[Recorded data — start]

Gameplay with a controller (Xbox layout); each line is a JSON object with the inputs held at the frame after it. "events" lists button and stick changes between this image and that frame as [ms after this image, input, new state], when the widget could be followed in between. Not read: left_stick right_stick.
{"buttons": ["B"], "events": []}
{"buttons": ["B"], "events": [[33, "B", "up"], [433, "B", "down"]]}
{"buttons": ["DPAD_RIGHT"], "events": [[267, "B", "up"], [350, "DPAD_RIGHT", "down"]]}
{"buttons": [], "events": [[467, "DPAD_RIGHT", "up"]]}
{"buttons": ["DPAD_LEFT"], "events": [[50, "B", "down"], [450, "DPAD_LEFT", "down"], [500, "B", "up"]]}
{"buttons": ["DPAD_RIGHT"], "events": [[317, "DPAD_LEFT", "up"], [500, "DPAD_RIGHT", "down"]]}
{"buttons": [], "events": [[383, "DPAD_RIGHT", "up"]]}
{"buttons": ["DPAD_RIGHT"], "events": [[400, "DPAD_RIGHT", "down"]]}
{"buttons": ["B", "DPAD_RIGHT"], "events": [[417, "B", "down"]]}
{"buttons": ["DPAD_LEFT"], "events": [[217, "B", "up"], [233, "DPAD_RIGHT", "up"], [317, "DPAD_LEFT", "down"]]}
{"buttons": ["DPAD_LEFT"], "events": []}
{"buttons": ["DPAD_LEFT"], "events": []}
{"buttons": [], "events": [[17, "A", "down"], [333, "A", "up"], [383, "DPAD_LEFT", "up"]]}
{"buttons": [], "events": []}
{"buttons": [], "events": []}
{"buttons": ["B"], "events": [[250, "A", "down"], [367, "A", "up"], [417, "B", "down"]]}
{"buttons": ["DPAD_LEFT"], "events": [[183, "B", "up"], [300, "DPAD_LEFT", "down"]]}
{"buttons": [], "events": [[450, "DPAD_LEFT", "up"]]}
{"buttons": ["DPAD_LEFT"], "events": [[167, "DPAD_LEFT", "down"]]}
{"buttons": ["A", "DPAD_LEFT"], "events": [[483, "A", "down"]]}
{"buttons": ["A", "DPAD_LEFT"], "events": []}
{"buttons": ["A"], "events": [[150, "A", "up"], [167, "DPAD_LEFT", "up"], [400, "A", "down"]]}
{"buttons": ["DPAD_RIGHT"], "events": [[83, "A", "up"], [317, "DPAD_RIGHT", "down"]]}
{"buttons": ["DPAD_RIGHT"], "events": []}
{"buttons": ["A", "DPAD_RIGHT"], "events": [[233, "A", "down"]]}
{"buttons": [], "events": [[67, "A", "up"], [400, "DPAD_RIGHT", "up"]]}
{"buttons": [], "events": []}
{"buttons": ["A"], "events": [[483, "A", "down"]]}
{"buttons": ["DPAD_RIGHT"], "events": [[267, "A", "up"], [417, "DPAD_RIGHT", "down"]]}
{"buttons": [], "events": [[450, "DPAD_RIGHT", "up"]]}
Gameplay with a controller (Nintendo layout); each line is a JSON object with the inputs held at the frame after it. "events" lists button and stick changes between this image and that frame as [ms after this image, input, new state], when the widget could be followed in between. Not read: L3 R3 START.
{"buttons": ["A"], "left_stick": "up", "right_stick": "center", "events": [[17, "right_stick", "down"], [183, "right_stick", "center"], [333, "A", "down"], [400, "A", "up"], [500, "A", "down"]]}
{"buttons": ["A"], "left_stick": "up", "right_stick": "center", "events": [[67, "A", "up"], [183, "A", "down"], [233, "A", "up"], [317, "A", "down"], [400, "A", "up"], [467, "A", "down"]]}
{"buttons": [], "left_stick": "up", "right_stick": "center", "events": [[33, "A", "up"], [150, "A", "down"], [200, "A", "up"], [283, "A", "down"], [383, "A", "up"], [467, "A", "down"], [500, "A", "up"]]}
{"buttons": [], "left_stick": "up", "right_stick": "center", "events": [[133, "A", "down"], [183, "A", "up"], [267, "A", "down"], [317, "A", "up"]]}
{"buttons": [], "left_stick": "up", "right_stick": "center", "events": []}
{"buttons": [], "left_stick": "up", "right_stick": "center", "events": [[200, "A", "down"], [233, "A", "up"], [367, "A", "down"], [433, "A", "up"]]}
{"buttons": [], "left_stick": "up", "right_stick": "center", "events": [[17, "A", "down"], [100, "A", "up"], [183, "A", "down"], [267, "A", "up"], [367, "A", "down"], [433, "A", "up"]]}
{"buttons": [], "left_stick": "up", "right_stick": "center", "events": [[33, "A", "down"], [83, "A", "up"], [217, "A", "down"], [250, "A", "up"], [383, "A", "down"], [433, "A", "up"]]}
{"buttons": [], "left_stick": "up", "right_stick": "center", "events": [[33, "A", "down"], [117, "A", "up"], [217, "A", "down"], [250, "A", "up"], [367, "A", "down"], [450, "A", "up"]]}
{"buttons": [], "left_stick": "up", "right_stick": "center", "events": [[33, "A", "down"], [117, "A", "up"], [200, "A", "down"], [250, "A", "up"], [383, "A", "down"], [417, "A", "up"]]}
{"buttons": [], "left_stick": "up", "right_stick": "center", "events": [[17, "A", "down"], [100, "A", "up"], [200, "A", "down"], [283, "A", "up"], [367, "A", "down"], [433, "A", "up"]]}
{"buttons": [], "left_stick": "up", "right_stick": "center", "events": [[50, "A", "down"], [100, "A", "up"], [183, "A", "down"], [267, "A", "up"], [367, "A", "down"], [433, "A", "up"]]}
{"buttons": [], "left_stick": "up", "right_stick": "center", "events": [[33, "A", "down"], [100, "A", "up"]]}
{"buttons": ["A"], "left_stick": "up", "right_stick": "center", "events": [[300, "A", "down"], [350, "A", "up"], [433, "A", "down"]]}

[Recorded data — finish]

▶ [Problem to solve]: Including any blank lines, repeat the data exactly.

▶ [Task result]:
Gameplay with a controller (Xbox layout); each line is a JSON object with the inputs held at the frame after it. "events" lists button and stick changes between this image and that frame as [ms after this image, input, new state], when the widget could be followed in between. Not read: left_stick right_stick.
{"buttons": ["B"], "events": []}
{"buttons": ["B"], "events": [[33, "B", "up"], [433, "B", "down"]]}
{"buttons": ["DPAD_RIGHT"], "events": [[267, "B", "up"], [350, "DPAD_RIGHT", "down"]]}
{"buttons": [], "events": [[467, "DPAD_RIGHT", "up"]]}
{"buttons": ["DPAD_LEFT"], "events": [[50, "B", "down"], [450, "DPAD_LEFT", "down"], [500, "B", "up"]]}
{"buttons": ["DPAD_RIGHT"], "events": [[317, "DPAD_LEFT", "up"], [500, "DPAD_RIGHT", "down"]]}
{"buttons": [], "events": [[383, "DPAD_RIGHT", "up"]]}
{"buttons": ["DPAD_RIGHT"], "events": [[400, "DPAD_RIGHT", "down"]]}
{"buttons": ["B", "DPAD_RIGHT"], "events": [[417, "B", "down"]]}
{"buttons": ["DPAD_LEFT"], "events": [[217, "B", "up"], [233, "DPAD_RIGHT", "up"], [317, "DPAD_LEFT", "down"]]}
{"buttons": ["DPAD_LEFT"], "events": []}
{"buttons": ["DPAD_LEFT"], "events": []}
{"buttons": [], "events": [[17, "A", "down"], [333, "A", "up"], [383, "DPAD_LEFT", "up"]]}
{"buttons": [], "events": []}
{"buttons": [], "events": []}
{"buttons": ["B"], "events": [[250, "A", "down"], [367, "A", "up"], [417, "B", "down"]]}
{"buttons": ["DPAD_LEFT"], "events": [[183, "B", "up"], [300, "DPAD_LEFT", "down"]]}
{"buttons": [], "events": [[450, "DPAD_LEFT", "up"]]}
{"buttons": ["DPAD_LEFT"], "events": [[167, "DPAD_LEFT", "down"]]}
{"buttons": ["A", "DPAD_LEFT"], "events": [[483, "A", "down"]]}
{"buttons": ["A", "DPAD_LEFT"], "events": []}
{"buttons": ["A"], "events": [[150, "A", "up"], [167, "DPAD_LEFT", "up"], [400, "A", "down"]]}
{"buttons": ["DPAD_RIGHT"], "events": [[83, "A", "up"], [317, "DPAD_RIGHT", "down"]]}
{"buttons": ["DPAD_RIGHT"], "events": []}
{"buttons": ["A", "DPAD_RIGHT"], "events": [[233, "A", "down"]]}
{"buttons": [], "events": [[67, "A", "up"], [400, "DPAD_RIGHT", "up"]]}
{"buttons": [], "events": []}
{"buttons": ["A"], "events": [[483, "A", "down"]]}
{"buttons": ["DPAD_RIGHT"], "events": [[267, "A", "up"], [417, "DPAD_RIGHT", "down"]]}
{"buttons": [], "events": [[450, "DPAD_RIGHT", "up"]]}
Gameplay with a controller (Nintendo layout); each line is a JSON object with the inputs held at the frame after it. "events" lists button and stick changes between this image and that frame as [ms after this image, input, new state], when the widget could be followed in between. Not read: L3 R3 START.
{"buttons": ["A"], "left_stick": "up", "right_stick": "center", "events": [[17, "right_stick", "down"], [183, "right_stick", "center"], [333, "A", "down"], [400, "A", "up"], [500, "A", "down"]]}
{"buttons": ["A"], "left_stick": "up", "right_stick": "center", "events": [[67, "A", "up"], [183, "A", "down"], [233, "A", "up"], [317, "A", "down"], [400, "A", "up"], [467, "A", "down"]]}
{"buttons": [], "left_stick": "up", "right_stick": "center", "events": [[33, "A", "up"], [150, "A", "down"], [200, "A", "up"], [283, "A", "down"], [383, "A", "up"], [467, "A", "down"], [500, "A", "up"]]}
{"buttons": [], "left_stick": "up", "right_stick": "center", "events": [[133, "A", "down"], [183, "A", "up"], [267, "A", "down"], [317, "A", "up"]]}
{"buttons": [], "left_stick": "up", "right_stick": "center", "events": []}
{"buttons": [], "left_stick": "up", "right_stick": "center", "events": [[200, "A", "down"], [233, "A", "up"], [367, "A", "down"], [433, "A", "up"]]}
{"buttons": [], "left_stick": "up", "right_stick": "center", "events": [[17, "A", "down"], [100, "A", "up"], [183, "A", "down"], [267, "A", "up"], [367, "A", "down"], [433, "A", "up"]]}
{"buttons": [], "left_stick": "up", "right_stick": "center", "events": [[33, "A", "down"], [83, "A", "up"], [217, "A", "down"], [250, "A", "up"], [383, "A", "down"], [433, "A", "up"]]}
{"buttons": [], "left_stick": "up", "right_stick": "center", "events": [[33, "A", "down"], [117, "A", "up"], [217, "A", "down"], [250, "A", "up"], [367, "A", "down"], [450, "A", "up"]]}
{"buttons": [], "left_stick": "up", "right_stick": "center", "events": [[33, "A", "down"], [117, "A", "up"], [200, "A", "down"], [250, "A", "up"], [383, "A", "down"], [417, "A", "up"]]}
{"buttons": [], "left_stick": "up", "right_stick": "center", "events": [[17, "A", "down"], [100, "A", "up"], [200, "A", "down"], [283, "A", "up"], [367, "A", "down"], [433, "A", "up"]]}
{"buttons": [], "left_stick": "up", "right_stick": "center", "events": [[50, "A", "down"], [100, "A", "up"], [183, "A", "down"], [267, "A", "up"], [367, "A", "down"], [433, "A", "up"]]}
{"buttons": [], "left_stick": "up", "right_stick": "center", "events": [[33, "A", "down"], [100, "A", "up"]]}
{"buttons": ["A"], "left_stick": "up", "right_stick": "center", "events": [[300, "A", "down"], [350, "A", "up"], [433, "A", "down"]]}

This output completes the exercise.